Karseen im Nordschwarzwald
Die Karseen im Schwarzwald, die auch in Corona-Zeiten ein wunderbares Ausflugsziel sind, waren den Menschen von jeher nicht geheuer. Sie empfanden sie als unergründlich tief und glaubten, sie verhüllten eine fremde Welt und seien von Wassergeistern bewohnt. Spätestens dann, wenn sie an einem trüben Tag im dunklen Schwarzwald urplötzlich vor einer mächtigen Karwand standen, an deren Fuß, gesäumt von Nebelschwaden, ein schier endlos tief wirkender schwarzer See liegt, ging die Phantasie mit den Altvorderen durch.
So ranken sich jede Menge Mythen und Sagengeschichten um die abgeschlossenen Wasserflächen, die finsteren Augen gleich die Umgebung betrachten. Ob kleiner roter Drache, „Seemännle“ oder die „Jungfrau vom Mummelsee“– der Geschichten gibt es viele. Und die meisten von ihnen sind Gott sei Dank bis heute überliefert. Inzwischen wissen wir längst, was es mit den Karseen auf sich hat, die heutzutage als ökologisches Kleinod unter besonderem Schutz stehen. Der Naturpark Schwarzwald Mitte-Nord hat jetzt eine wunderbare Broschüre aufgelegt, in der die zehn Karseen des Nördlichen Schwarzwaldes aufgeführt und beschrieben sind.

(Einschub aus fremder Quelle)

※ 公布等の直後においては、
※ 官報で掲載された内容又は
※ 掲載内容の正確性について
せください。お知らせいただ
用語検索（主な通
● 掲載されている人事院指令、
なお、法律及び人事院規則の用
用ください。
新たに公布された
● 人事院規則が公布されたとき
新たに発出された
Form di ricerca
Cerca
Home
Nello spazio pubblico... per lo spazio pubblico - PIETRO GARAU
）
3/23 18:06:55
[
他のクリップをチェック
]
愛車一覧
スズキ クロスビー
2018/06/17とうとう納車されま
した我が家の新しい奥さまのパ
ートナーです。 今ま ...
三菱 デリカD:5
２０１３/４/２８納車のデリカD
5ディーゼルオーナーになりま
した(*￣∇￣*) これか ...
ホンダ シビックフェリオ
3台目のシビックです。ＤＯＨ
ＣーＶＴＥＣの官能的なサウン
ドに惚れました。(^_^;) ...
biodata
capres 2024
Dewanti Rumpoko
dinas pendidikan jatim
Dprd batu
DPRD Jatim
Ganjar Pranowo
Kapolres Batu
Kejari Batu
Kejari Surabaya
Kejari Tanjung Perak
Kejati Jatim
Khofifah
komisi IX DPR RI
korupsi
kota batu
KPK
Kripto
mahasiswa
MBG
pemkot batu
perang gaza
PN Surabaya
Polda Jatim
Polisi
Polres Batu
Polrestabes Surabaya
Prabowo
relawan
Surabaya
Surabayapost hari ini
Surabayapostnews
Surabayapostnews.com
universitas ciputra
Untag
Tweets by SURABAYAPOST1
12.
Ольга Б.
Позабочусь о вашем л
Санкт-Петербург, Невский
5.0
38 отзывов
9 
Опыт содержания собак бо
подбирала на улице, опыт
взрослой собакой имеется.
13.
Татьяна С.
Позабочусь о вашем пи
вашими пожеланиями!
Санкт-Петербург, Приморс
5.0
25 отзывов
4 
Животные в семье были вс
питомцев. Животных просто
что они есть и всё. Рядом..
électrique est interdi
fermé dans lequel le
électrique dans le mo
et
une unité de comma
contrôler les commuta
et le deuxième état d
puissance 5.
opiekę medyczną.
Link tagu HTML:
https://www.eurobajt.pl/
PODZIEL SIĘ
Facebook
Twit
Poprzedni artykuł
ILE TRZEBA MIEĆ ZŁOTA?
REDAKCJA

Karseen entstanden in der letzten Kaltphase im Alpenraum, der Würmeiszeit. Diese begann vor rund 115.000 Jahren und ging erst vor etwa 11.700Jahren zu Ende. Die mittlere Temperatur im Schwarzwald lag damals 8 bis 10°C niedriger als heute, das sorgte in den Höhenlagen für Dauerfrost und Gletscher. Lange Zeit galten die Kare im Schwarzwald, die nicht immer einen See hervorbrachten oder dessen Oberfläche schon lange verlandet ist,als Ergebnis von Bergstürzen oder Abrutschungen. Erst im Jahr 1894 wurde erkannt, dass sie eiszeitliche Erscheinungen darstellen. Der Österreicher Eduard Richter, Gletscherforscher und Alpinist, erkannte die Entstehung der Karwand und Karmulde im Zusammenhang mit Schneeverdichtungen und Frostwirkung am Felsen. Spannend ist auch die Verteilung der Kare und Karseen im gesamten Schwarzwald. Während im nördlichen Bereich, also dem heutigen Gebiet des Naturparks Schwarzwald Mitte/Nord nach der Eiszeit 129 Kare entstanden, waren es im Süden lediglich 20 Kare. Verantwortlich hierfür ist die unterschiedlich eBeschaffenheit des Untergrunds. Im Nordschwarzwald liegt auf dem Grundgebirge eine oftmals mehrere hundert Meter dicke Schicht aus „weichem“ Buntsandstein. Der Sand, der zur Bildung des Buntsandsteins führte, wurde zu Beginn des Mesozoikums vor rund 250 Millionen Jahren, also noch vor der Bildung des Oberrheingrabens und der Gebirge, von Flüssen in einem damals flachen Becken abgelagert, das sich bis nach Norddeutschland erstreckte. Im Südschwarzwald hingegen liegt der Boden direkt auf dem kristallinen, harten Grundgebirge auf und war weniger empfänglich für den Jahrtausende währenden Druck der Gletscher.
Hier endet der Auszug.